То, что говорила Лена, отдавало литературой, и Комов это понимал, но в то же время в словах ее было много тепла и искренности.
— Скажите, Лена, к вам, в Нижние Липки, приходили женщины из гарнизонного городка? — спросил Комов.
— Приходили к маме, о чем-то шептались. После их ухода мама смотрела на меня так, словно я в ученическом табеле переправила единицу на четверку. Смотрела и вздыхала. Я сказала ей, что сил у меня много и с сердцем моим я справлюсь сама.
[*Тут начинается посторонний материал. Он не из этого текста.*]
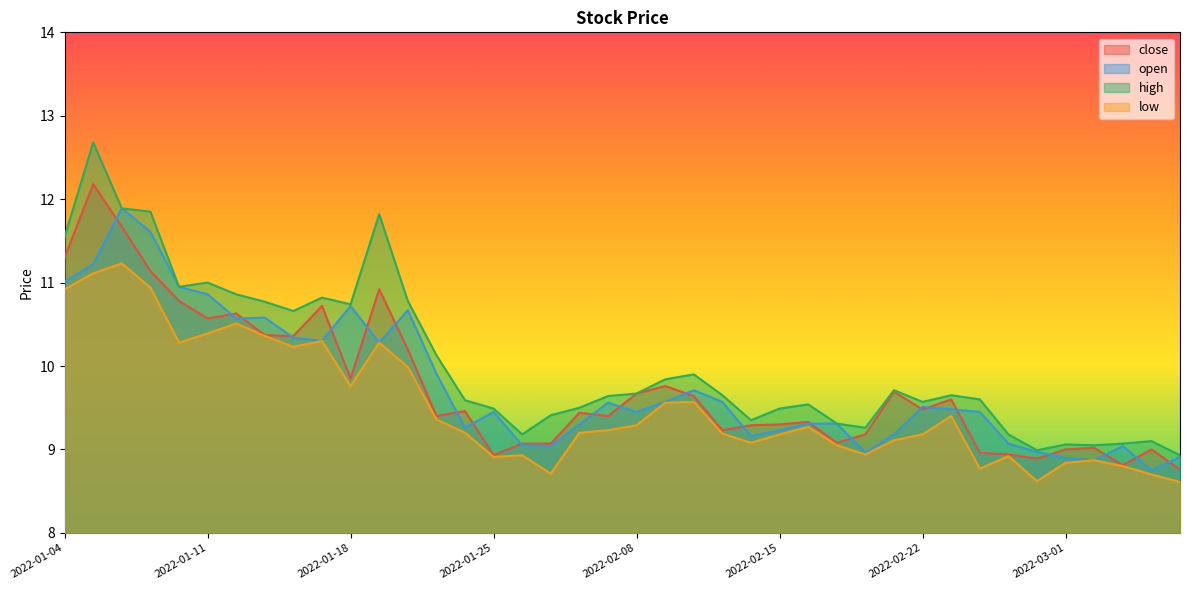

True or false: high and low cross at least once.

False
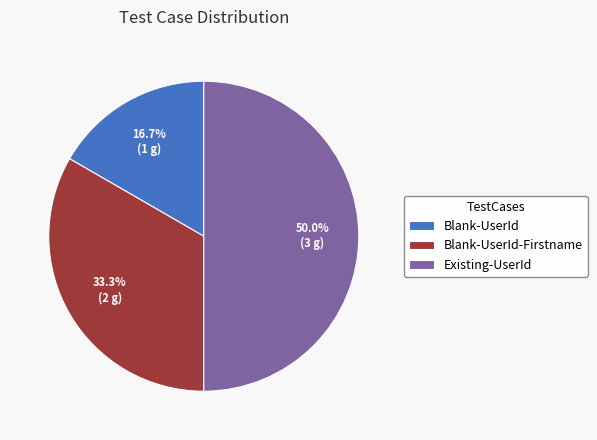

How many segments does this pie chart have?

3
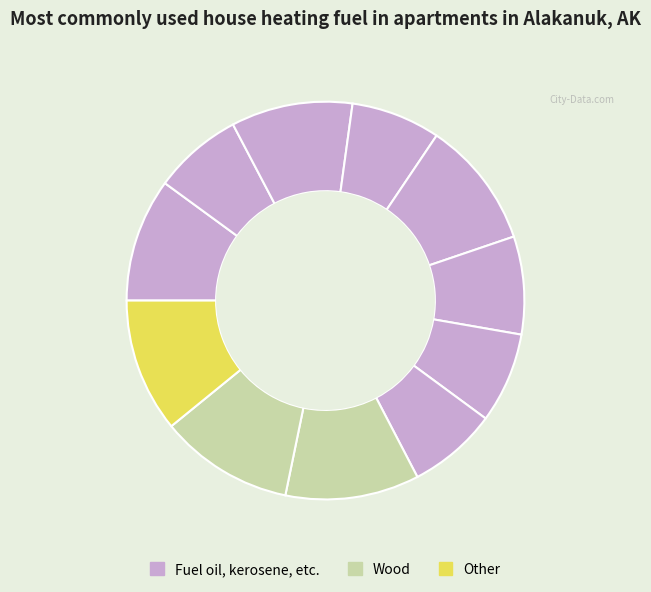

Count the number of slices in the pie.

11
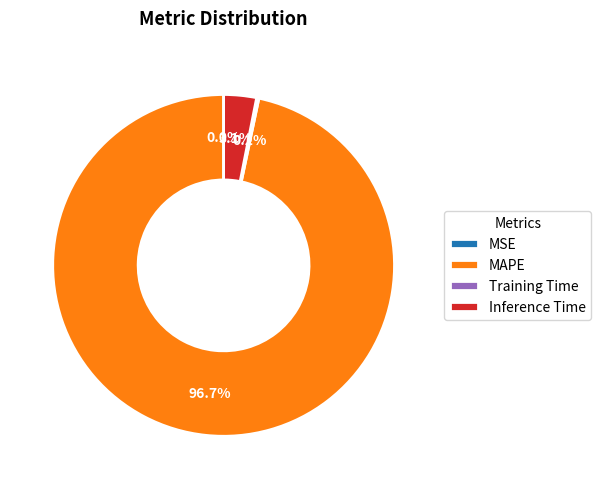

Which slice is the largest?

MAPE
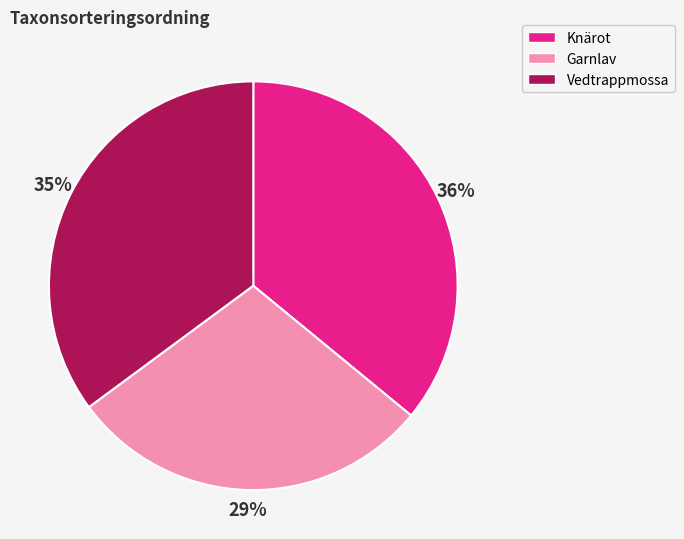

How many slices are in this pie chart?

3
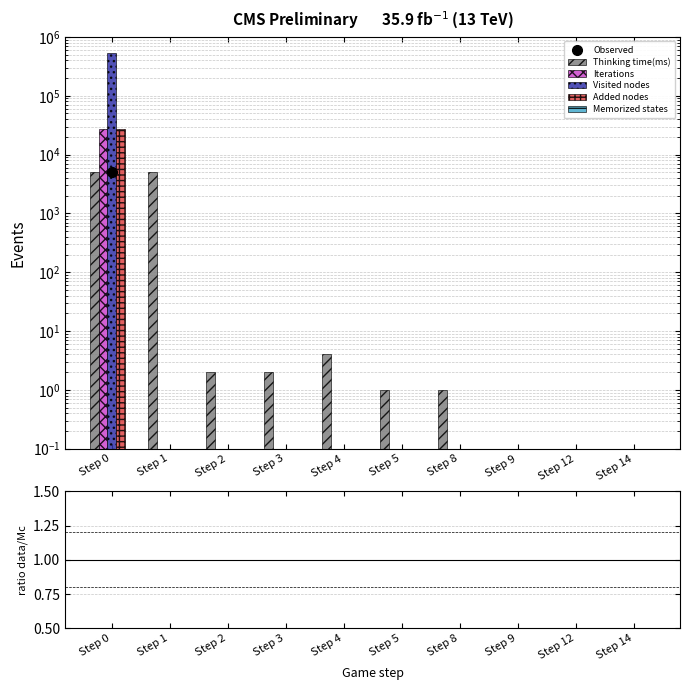

What is the approximate value of Thinking time(ms) at Step 1?

4996.0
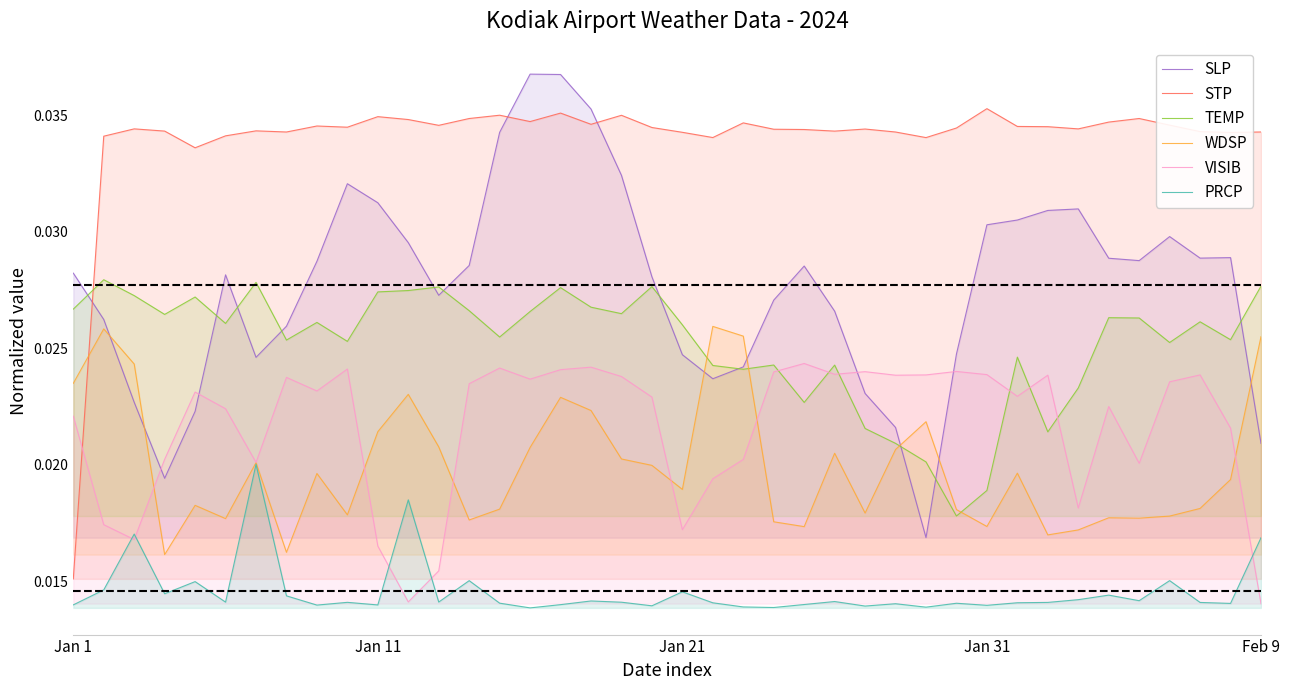

Count the VISIB values in the range 0 to 1.

40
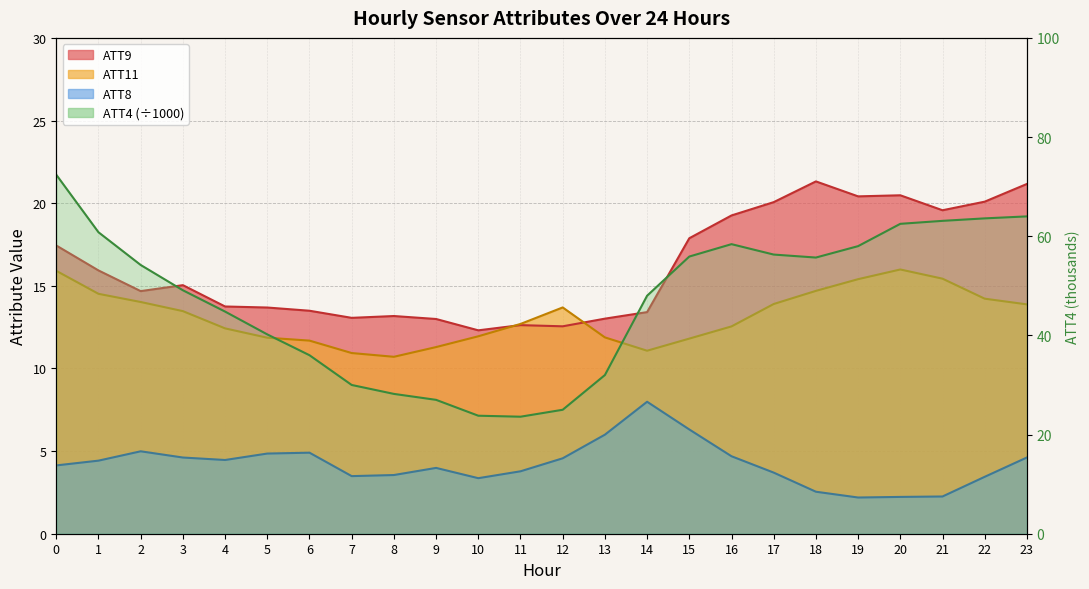

Rank the series by their maximum value, from highest to lowest.

ATT4, ATT9, ATT11, ATT8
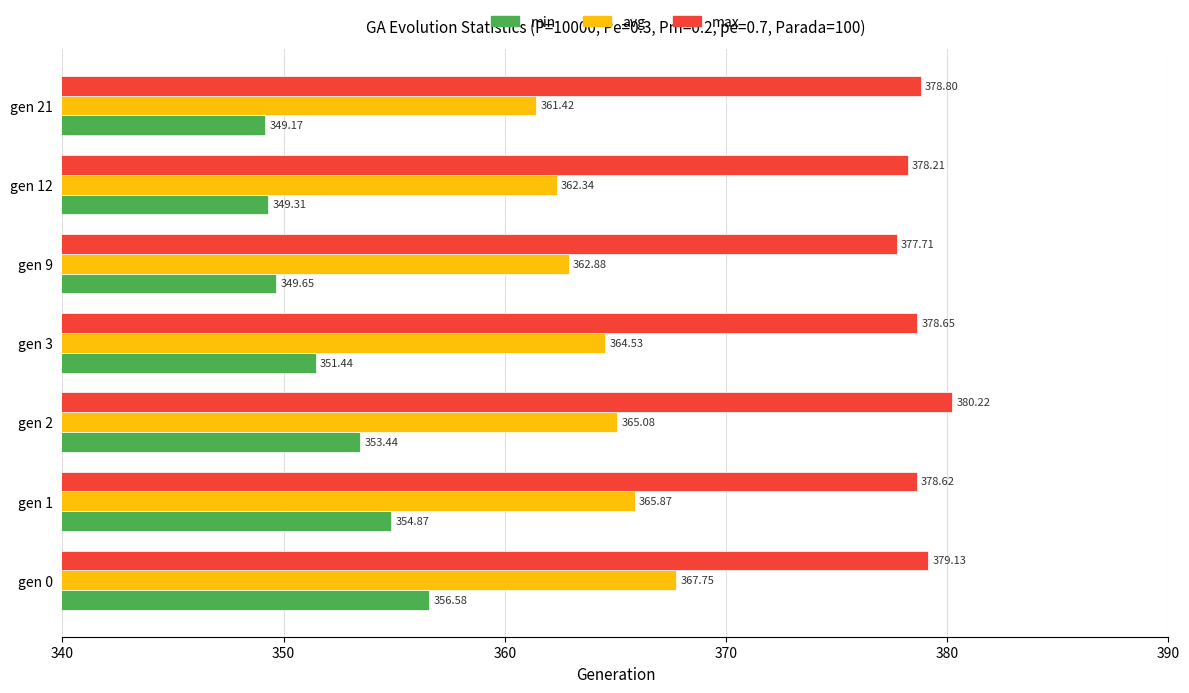

Which series has the largest total across all categories?

max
— Знаете, Леночка, нас кто-то видел в лесу, помните, когда мы с вами прятались в стоге сена, и пошла по городку нехорошая, грязная сплетня…
— Вам может это повредить? Хотите, я пойду к начальнику политотдела и скажу ему…
— Не надо, я волновался не за себя, за вас. Мне не хотелось, чтобы на вас легло пятно, вы девушка и…
— Ой, какой вы, Анатолий Сергеевич, — перебила она. — Что я, кисейная барышня?! Я ничего…
— Знаю.
— Что знаете?
— «Я ничего не боюсь». И я ничего не боюсь, только… вас я, Леночка, боюсь.
— Меня? Почему?
— Помните, вы сказали: «Любовь моя, точно синяк: не трогаешь — не болит». Вот когда совсем пройдет эта боль, я отвечу на ваш вопрос. Стало темно. Пойдемте, я провожу вас домой, — сказал Комов и протянул ей руку.
Опершись на его ладонь, Леночка поднялась, сорвала травинку и, покусывая ее, пошла вперед, затем обернулась, внимательно, словно увидев впервые, посмотрела на Комова и взяла его под руку.